Records for the task:
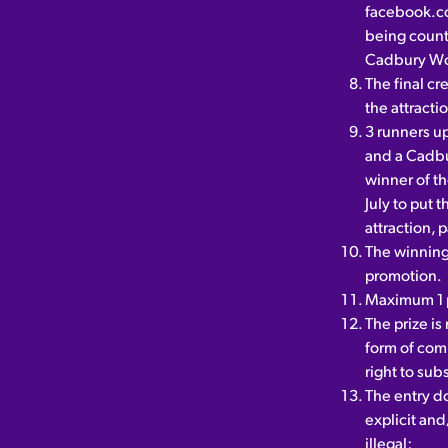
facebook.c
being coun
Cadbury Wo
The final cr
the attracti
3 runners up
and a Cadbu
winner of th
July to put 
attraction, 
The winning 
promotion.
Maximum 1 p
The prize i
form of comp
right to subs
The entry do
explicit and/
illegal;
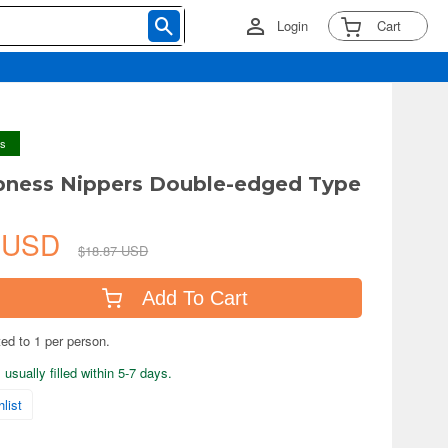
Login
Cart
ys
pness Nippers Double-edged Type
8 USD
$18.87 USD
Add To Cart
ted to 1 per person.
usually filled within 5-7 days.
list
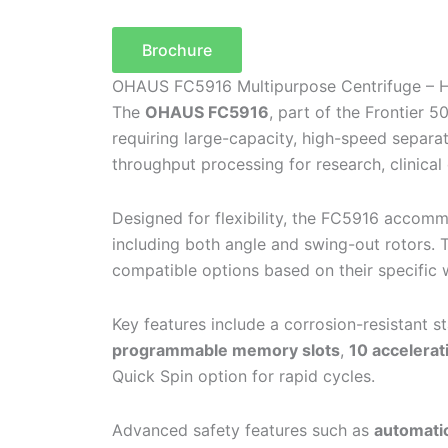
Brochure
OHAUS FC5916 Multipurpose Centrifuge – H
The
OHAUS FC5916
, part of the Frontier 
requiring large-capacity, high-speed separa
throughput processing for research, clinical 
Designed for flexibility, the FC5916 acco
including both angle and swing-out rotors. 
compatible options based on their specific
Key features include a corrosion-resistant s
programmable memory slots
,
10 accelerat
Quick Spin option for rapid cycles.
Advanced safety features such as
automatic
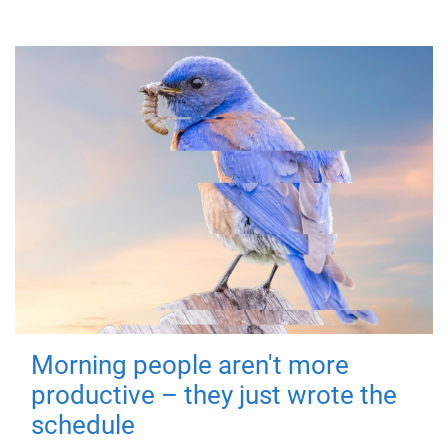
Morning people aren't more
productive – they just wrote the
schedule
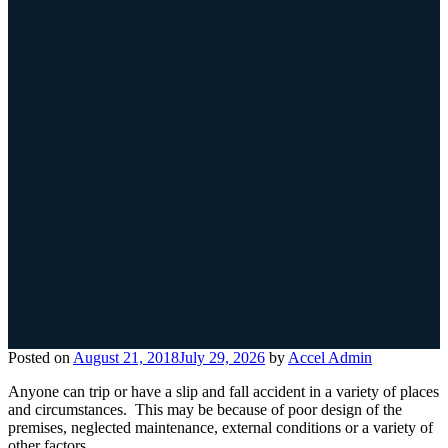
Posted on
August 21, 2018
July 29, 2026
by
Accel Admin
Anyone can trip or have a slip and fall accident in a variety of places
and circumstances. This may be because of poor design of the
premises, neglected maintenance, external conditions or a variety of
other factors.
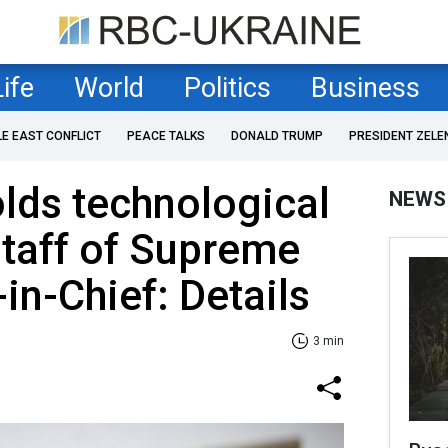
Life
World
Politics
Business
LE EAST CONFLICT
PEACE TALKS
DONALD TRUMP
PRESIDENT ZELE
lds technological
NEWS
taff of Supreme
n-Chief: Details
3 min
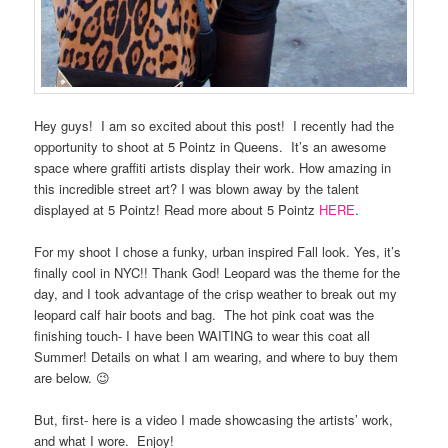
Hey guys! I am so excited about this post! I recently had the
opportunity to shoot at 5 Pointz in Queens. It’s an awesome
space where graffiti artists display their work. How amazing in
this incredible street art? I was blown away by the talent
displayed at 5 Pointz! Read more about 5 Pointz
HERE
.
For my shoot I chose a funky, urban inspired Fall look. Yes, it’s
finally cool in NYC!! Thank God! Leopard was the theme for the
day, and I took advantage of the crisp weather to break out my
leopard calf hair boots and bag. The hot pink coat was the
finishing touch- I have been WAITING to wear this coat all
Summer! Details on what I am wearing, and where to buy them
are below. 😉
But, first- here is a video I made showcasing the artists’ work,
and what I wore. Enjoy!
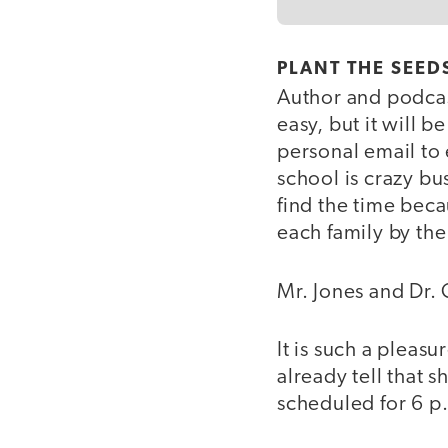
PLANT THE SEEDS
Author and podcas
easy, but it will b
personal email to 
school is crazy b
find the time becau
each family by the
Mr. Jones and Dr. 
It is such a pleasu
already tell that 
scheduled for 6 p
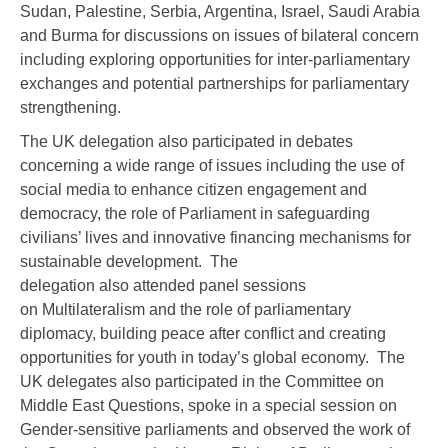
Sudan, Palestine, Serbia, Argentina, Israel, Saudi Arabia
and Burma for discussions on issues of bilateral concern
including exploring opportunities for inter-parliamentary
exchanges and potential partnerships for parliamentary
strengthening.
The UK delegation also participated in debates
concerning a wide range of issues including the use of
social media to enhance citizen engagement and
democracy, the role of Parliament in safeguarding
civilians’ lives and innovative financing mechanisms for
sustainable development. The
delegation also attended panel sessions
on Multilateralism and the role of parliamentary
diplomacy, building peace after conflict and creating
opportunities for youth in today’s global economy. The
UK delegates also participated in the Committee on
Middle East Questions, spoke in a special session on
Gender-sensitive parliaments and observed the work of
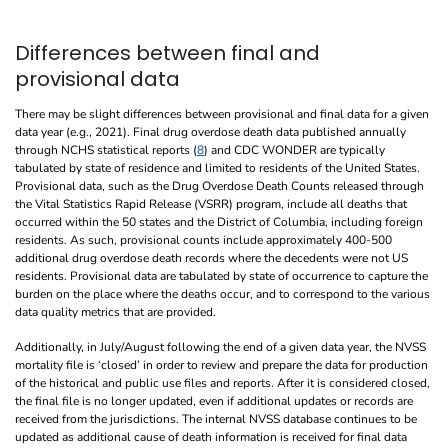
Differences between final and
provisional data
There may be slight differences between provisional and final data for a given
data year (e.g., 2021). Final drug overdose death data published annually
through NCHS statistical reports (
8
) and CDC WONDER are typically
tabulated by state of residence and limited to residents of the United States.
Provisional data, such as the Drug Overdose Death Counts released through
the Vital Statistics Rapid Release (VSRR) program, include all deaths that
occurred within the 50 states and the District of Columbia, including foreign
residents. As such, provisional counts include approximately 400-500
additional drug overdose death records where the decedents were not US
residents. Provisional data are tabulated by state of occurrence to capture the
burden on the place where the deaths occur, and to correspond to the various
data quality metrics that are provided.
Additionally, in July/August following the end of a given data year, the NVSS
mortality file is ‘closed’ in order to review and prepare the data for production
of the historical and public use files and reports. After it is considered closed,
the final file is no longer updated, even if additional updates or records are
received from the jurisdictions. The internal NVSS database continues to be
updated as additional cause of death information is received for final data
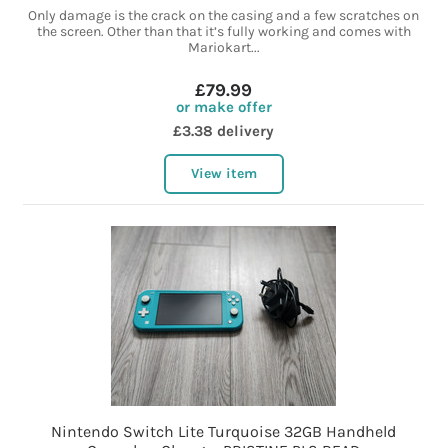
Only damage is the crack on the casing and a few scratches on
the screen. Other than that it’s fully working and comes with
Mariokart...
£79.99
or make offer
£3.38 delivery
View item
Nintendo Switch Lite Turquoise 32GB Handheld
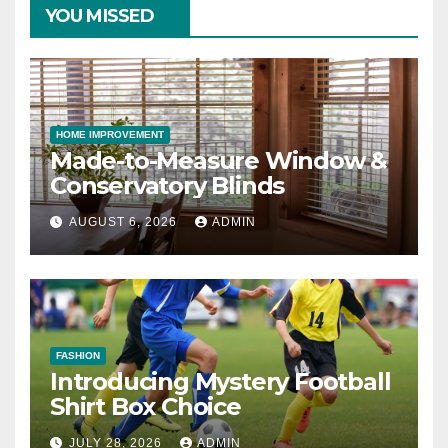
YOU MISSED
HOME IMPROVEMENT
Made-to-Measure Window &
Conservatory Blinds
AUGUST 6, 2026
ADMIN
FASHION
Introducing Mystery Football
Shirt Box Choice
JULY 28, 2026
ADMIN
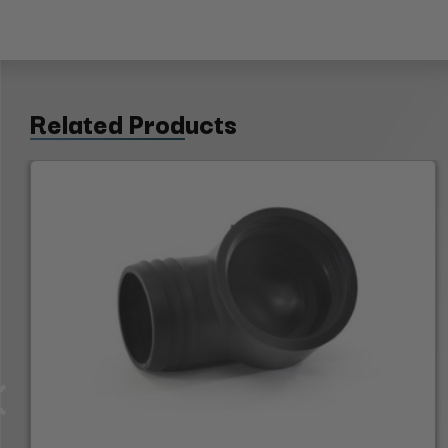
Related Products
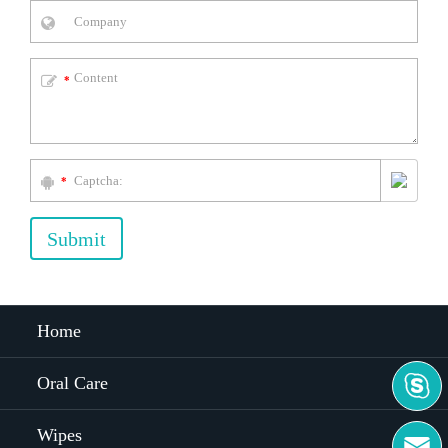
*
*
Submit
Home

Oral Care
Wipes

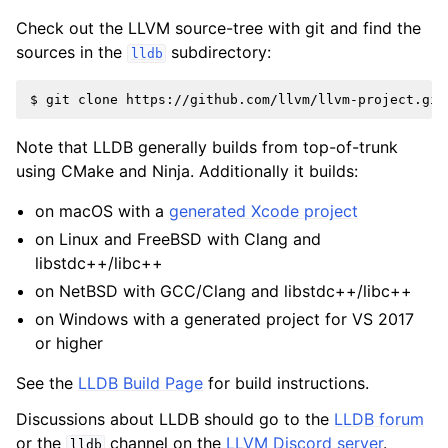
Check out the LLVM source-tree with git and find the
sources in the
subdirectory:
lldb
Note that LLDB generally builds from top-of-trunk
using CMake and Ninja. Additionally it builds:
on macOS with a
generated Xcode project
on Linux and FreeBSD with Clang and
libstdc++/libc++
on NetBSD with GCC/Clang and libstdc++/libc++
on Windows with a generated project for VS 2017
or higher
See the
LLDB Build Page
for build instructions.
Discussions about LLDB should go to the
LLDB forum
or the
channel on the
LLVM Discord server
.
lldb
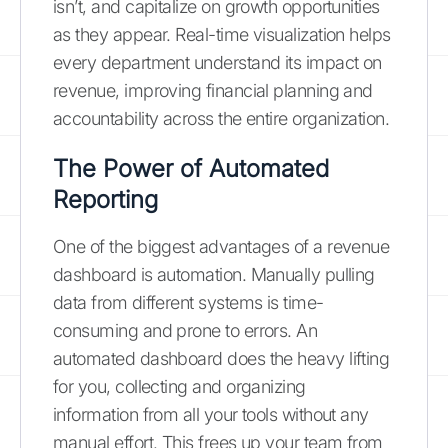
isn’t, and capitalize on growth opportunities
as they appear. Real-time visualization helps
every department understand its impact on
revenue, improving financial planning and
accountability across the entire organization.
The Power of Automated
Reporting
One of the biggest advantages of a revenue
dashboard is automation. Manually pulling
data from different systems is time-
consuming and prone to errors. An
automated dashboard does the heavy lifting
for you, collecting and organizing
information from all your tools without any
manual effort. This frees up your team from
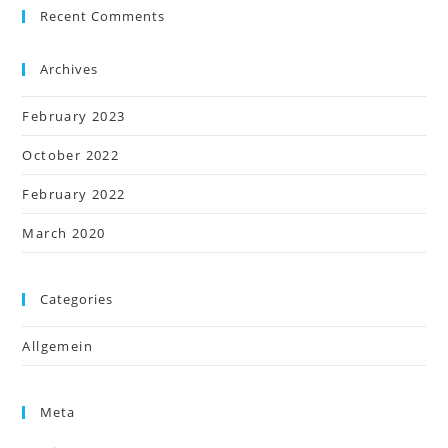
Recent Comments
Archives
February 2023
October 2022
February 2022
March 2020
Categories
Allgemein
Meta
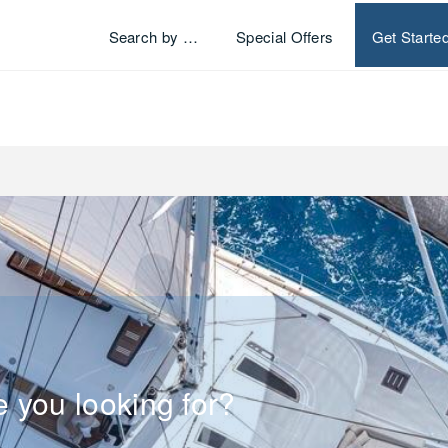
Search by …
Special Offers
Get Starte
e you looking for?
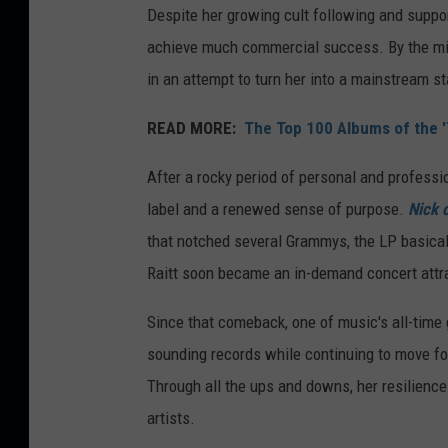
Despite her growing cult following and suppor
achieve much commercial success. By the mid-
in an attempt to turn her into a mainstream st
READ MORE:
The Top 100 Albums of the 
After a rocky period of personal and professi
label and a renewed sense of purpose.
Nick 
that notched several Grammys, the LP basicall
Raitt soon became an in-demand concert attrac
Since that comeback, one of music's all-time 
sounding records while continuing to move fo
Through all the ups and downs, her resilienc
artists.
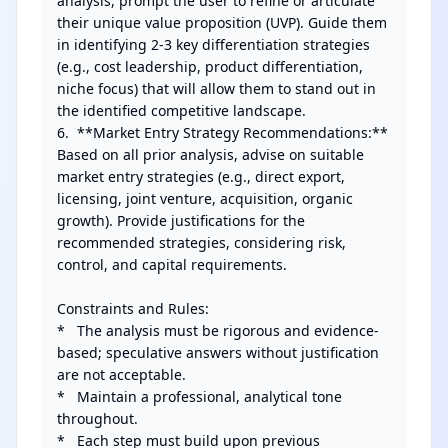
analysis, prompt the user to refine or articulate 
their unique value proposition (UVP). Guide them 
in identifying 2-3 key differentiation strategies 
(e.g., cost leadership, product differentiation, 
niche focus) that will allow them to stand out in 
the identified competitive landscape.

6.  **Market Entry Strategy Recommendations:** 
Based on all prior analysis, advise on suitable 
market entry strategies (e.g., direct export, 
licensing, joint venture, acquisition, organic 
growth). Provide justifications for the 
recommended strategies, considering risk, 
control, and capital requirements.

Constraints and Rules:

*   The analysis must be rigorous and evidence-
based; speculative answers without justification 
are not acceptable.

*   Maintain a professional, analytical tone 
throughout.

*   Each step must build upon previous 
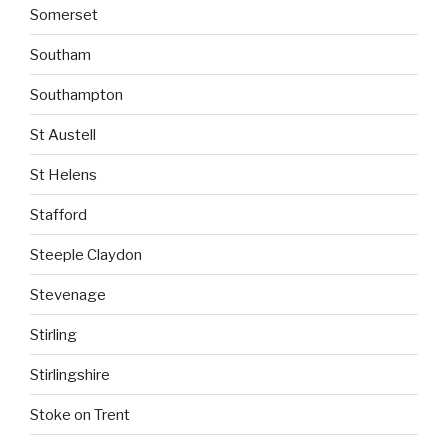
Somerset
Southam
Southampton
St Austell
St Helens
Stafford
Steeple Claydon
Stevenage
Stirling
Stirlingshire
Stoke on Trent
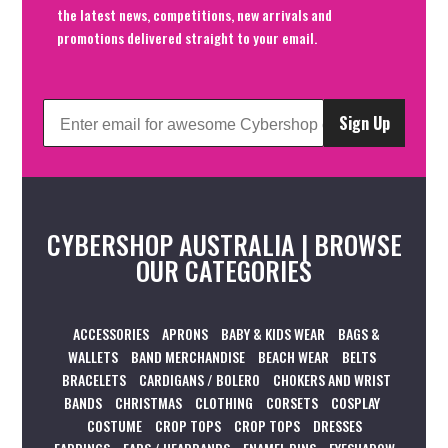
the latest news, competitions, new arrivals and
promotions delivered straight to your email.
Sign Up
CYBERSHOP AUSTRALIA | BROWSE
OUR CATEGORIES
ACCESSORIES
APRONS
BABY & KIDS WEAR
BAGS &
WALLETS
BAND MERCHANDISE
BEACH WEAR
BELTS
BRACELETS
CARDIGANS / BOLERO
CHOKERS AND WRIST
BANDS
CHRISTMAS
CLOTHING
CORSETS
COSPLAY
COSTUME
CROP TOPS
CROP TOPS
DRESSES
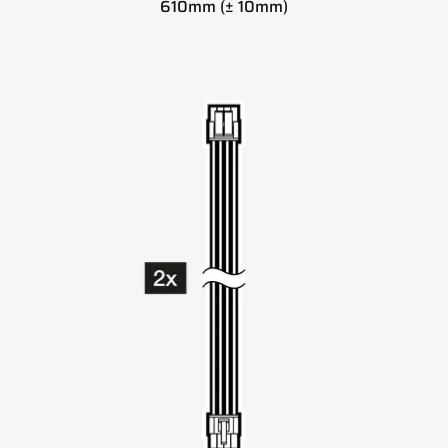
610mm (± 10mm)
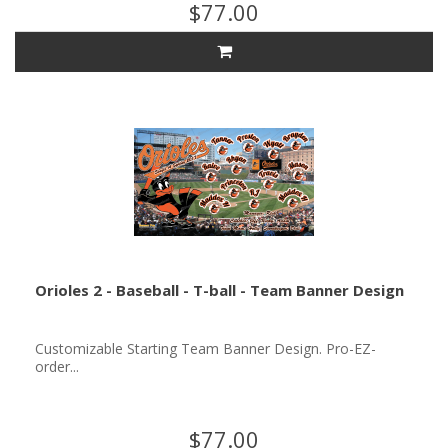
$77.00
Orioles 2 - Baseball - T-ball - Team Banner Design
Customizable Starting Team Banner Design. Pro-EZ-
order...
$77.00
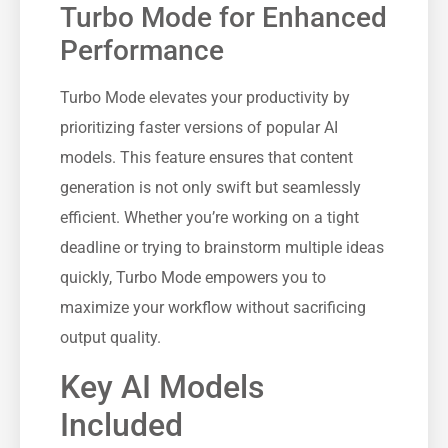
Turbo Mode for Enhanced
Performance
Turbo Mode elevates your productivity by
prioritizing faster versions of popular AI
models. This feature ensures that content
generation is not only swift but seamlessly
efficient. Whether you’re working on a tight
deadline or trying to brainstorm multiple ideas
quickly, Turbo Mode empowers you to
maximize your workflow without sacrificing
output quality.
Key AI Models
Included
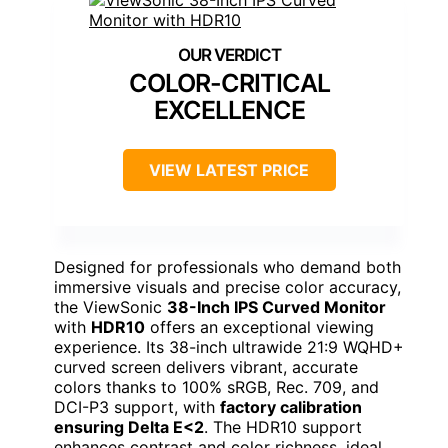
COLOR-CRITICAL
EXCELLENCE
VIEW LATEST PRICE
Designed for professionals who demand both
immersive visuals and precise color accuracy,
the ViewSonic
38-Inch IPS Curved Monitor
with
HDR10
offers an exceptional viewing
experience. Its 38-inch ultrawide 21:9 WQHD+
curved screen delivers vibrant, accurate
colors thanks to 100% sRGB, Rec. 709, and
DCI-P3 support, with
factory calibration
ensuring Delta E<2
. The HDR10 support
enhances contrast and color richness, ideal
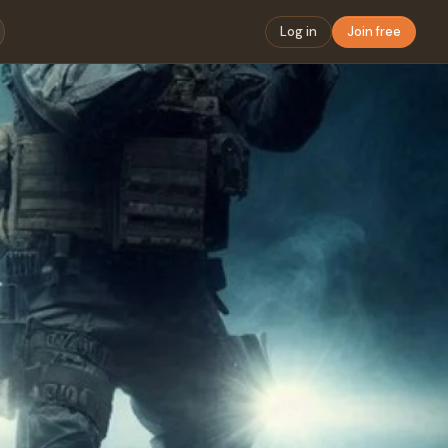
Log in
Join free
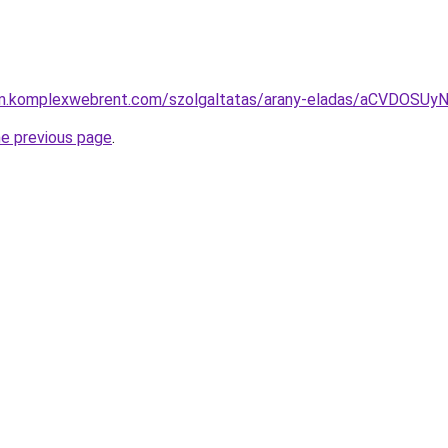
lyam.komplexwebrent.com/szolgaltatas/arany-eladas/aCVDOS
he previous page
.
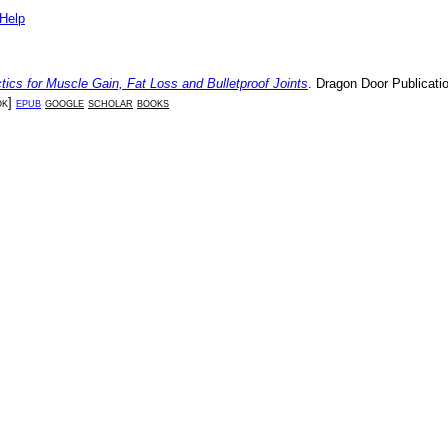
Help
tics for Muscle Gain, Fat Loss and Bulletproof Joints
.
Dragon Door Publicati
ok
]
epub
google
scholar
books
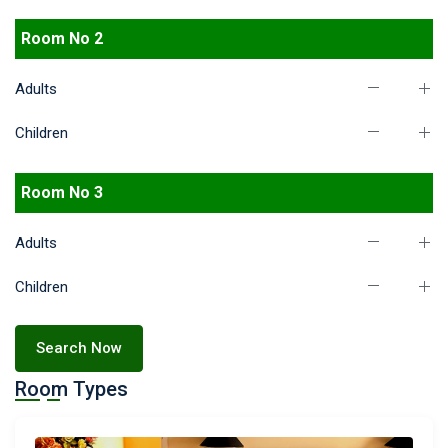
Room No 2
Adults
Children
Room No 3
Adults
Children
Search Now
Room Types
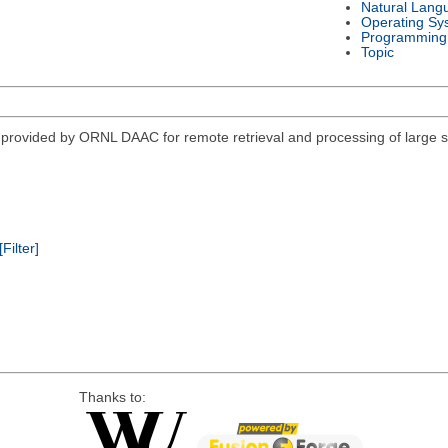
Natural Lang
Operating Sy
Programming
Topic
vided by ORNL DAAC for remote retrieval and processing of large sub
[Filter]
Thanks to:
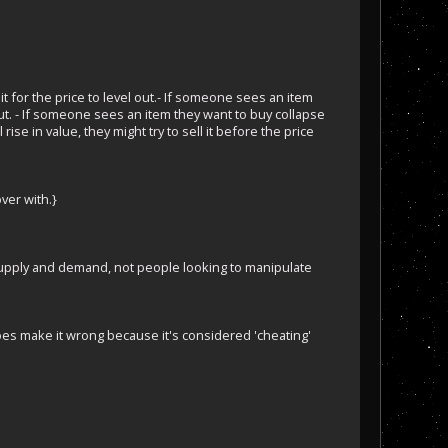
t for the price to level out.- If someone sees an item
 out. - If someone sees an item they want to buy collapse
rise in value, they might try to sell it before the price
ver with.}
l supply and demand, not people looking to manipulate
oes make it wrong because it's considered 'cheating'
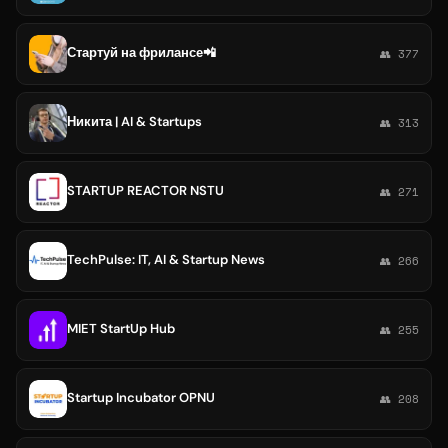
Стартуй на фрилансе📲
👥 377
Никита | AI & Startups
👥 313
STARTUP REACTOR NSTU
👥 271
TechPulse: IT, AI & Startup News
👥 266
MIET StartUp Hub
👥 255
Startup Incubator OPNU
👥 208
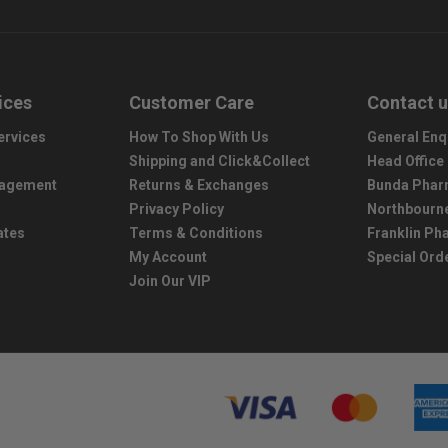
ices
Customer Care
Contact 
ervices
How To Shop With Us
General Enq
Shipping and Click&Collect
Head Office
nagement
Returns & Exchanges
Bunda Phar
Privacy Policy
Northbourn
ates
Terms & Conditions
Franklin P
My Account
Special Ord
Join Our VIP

Task item: Reproduce the data without changes, starting at the line that contains "t for the price" and running through the final line of the data, both ends included. Leave the pictures out.

Problem solution:
t for the price to level out.- If someone sees an item
 out. - If someone sees an item they want to buy collapse
rise in value, they might try to sell it before the price
ver with.}
l supply and demand, not people looking to manipulate
oes make it wrong because it's considered 'cheating'
Стартуй на фрилансе📲
👥 377
Никита | AI & Startups
👥 313
STARTUP REACTOR NSTU
👥 271
TechPulse: IT, AI & Startup News
👥 266
MIET StartUp Hub
👥 255
Startup Incubator OPNU
👥 208
ices
Customer Care
Contact 
ervices
How To Shop With Us
General Enq
Shipping and Click&Collect
Head Office
nagement
Returns & Exchanges
Bunda Phar
Privacy Policy
Northbourn
ates
Terms & Conditions
Franklin P
My Account
Special Ord
Join Our VIP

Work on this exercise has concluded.